Ein ikonisch-sakrales Intro, kurz darauf der Einstieg schwerer Gitarren und schließlich der Einsatz einer göttlichen Melodie, wie sie nur Hauptsongwriter Gregor Mackintosh schreiben und spielen kann. So beginnt das 17. Album der britischen Gothic-Metal-Legende Paradise Lost und zeichnet den Weg vor für eine Stunde gelebter Melancholie und meisterhaft inszenierter Schwermut.
Seit über 35 Jahren sind Paradise Lost nunmehr ein fester Bestandteil der dunklen Metalszene. Frühe Meisterwerke wie „Gothic“, „Shades of God“ oder „Icon“ zementierten ihren Status als Vorreiter des Gothic Metals. Danach wurde ausgiebig experimentiert – bis hin zu Depeche-Mode-Pop.
In den vergangenen 15 Jahren fanden die Trauerrocker um Sänger Nick Holmes und Gitarrengott Gregor Mackintosh langsam, aber sicher wieder den Weg zurück zu ihren Ursprüngen beziehungsweise zu dem unverwechselbaren Sound, der sie in den 1990ern auszeichnete.
„Ascension“ (dt.: Himmelfahrt) ist nun der vorläufige Höhepunkt dieser Entwicklung. Womöglich mag die Neueinspielung von „Icon“ eine Rolle gespielt haben, was in einigen Interviews betont wurde. Jedenfalls haben Paradise Lost selten so spielfreudig und abwechslungsreich geklungen wie auf diesem Album.

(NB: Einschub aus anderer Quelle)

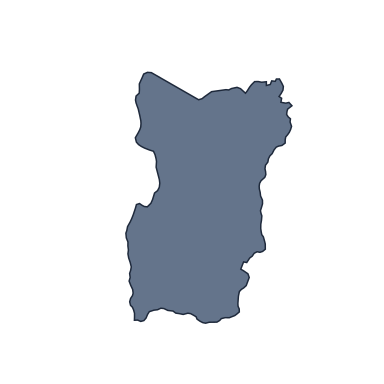 Colina, São Paulo, Brazil, rotated 297°
{"feature_id": "56859067B82565562664373", "entity_name": "Colina", "entity_type": "district", "adm_level": 2, "iso_a3": "BRA", "parent_name": "Brazil", "parent_adm1": "São Paulo", "projection": "orthographic", "projection_center": [-48.594, -20.735], "detail": "fine", "context": "isolated", "style": "filled", "palette": "slate", "viewbox_px": 384, "rotation_deg": 297, "n_neighbors": 0, "source": "geoboundaries", "source_scale": "gbopen_adm2", "svg_char_len": 2634}
<svg xmlns="http://www.w3.org/2000/svg" viewBox="0 0 384 384"><g transform="rotate(297 192 192)"><path d="M51.6,198.9L53.2,201.7L53.4,205.1L55.6,207.5L58.8,208.3L62.7,208.0L66.0,208.3L69.4,211.7L71.5,214.8L74.3,217.0L75.4,219.9L75.5,224.2L77.3,229.1L76.7,232.5L77.9,236.0L78.9,239.7L82.1,243.3L83.0,246.0L82.9,249.3L82.7,252.3L81.0,254.2L80.5,257.9L80.5,261.0L81.3,263.7L83.8,266.5L86.0,270.7L87.4,273.3L90.1,275.0L92.5,275.6L95.1,278.6L96.9,282.3L99.3,284.4L101.3,286.2L103.5,287.3L106.6,288.6L109.2,287.2L111.1,284.9L113.5,283.5L117.3,281.9L120.4,280.6L124.8,279.4L127.6,280.2L130.0,281.6L133.2,282.8L137.5,282.3L141.8,281.8L144.5,279.0L145.2,273.8L145.4,270.5L153.1,269.7L154.0,272.8L159.4,273.4L162.2,274.8L165.6,275.2L168.3,277.1L169.1,279.9L171.1,281.9L174.3,283.3L178.9,280.9L181.0,279.1L184.4,276.0L185.7,273.5L188.0,271.7L190.7,269.8L194.6,267.9L198.2,266.8L202.4,265.1L204.3,263.2L206.4,261.5L210.4,260.8L213.5,260.2L216.7,258.5L219.6,254.9L222.6,252.9L225.3,250.6L227.7,249.2L230.4,248.3L233.4,248.4L238.1,250.2L241.0,249.9L243.6,248.3L245.8,246.5L249.2,245.3L253.1,246.0L256.4,245.0L259.6,245.0L262.5,246.0L266.8,246.0L270.2,246.7L272.2,248.3L274.3,251.0L277.9,252.8L280.9,251.3L283.6,250.5L286.5,251.2L289.4,251.6L292.3,251.5L295.7,250.9L298.9,247.6L301.9,246.5L302.6,243.6L304.1,241.1L306.8,240.1L309.3,239.6L314.2,241.9L315.8,237.7L313.7,235.2L312.3,230.5L316.2,229.3L316.6,226.2L320.2,226.7L324.1,226.8L327.5,225.5L329.6,222.8L332.4,218.6L331.0,215.9L328.4,215.9L327.2,212.6L323.3,212.9L320.7,209.9L324.0,208.2L321.4,204.2L320.5,200.9L318.8,197.7L314.6,196.3L311.4,195.7L306.9,195.3L304.3,194.8L306.1,188.3L305.7,184.6L302.1,180.2L299.6,178.4L298.6,175.8L290.3,163.9L282.4,159.8L279.7,158.6L277.2,156.0L279.9,101.6L278.4,98.0L275.2,95.4L270.9,95.7L268.2,95.8L264.4,96.0L259.3,98.7L256.1,100.1L252.1,98.6L248.3,99.9L246.0,101.7L243.6,104.2L241.7,106.3L236.6,110.6L232.2,114.1L229.8,115.5L226.7,116.8L223.8,117.2L220.4,117.2L214.6,116.9L211.2,119.8L210.0,122.8L209.6,126.1L209.6,129.8L210.1,135.0L210.8,139.2L208.5,142.1L205.2,145.0L203.1,146.5L197.8,148.8L188.2,157.3L185.2,159.3L181.4,160.7L177.6,160.7L174.1,159.1L167.3,160.3L163.3,160.5L158.5,158.9L157.4,156.0L157.5,153.1L157.9,150.5L155.6,148.2L151.6,149.0L144.9,150.0L140.6,150.4L137.3,150.5L131.9,150.3L128.1,151.4L125.3,151.8L121.3,154.3L118.4,157.6L114.8,159.4L111.4,161.7L107.8,163.0L104.5,165.5L101.2,168.9L97.7,171.9L94.4,172.9L91.1,173.4L87.8,175.7L84.1,176.4L81.0,179.8L78.2,183.4L75.1,185.5L72.6,186.0L69.3,185.6L65.9,186.3L63.1,188.7L62.3,191.2L60.4,193.5L57.9,195.8L54.8,197.4L51.6,198.9Z" fill="#64748b" stroke="#1e293b" stroke-width="1.5"/></g></svg>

Bereits der Opener „Serpents Like a Grave“ ist eine Wucht und besticht durch machtvollen Gothic Doom. Die Stimme von Nick Holmes durchläuft während der zwölf Songs alle Facetten seines Könnens – von tiefen Growls à la „Gothic“ über melodisch-rauen Gesang, wie auf „Icon“ oder „Shades of God“, bis hin zu wundervollem Klargesang.
Wo es auf anderen Alben den ein oder anderen durchschnittlichen Song gegeben hat, ist auf „Ascension“ kein Ausfall zu verzeichnen. Im Gegenteil, jede Komposition ist auf höchstem Niveau und steht für sich allein. Neben schweren Doomwalzen wie „Salvation“ oder „Dilivium“ stehen Gothic-Hits wie „Savage Days“, „Tyrant’s Serenade“ oder der grandiose Rausschmeißer „A Life Unknown“.
Paradise Lost haben sich zweifellos ein weiteres Denkmal gesetzt. „Ascension“ ist schon jetzt das Gothic-Metal-Album des Jahrzehnts und wird ganz sicher bald als später Klassiker angesehen.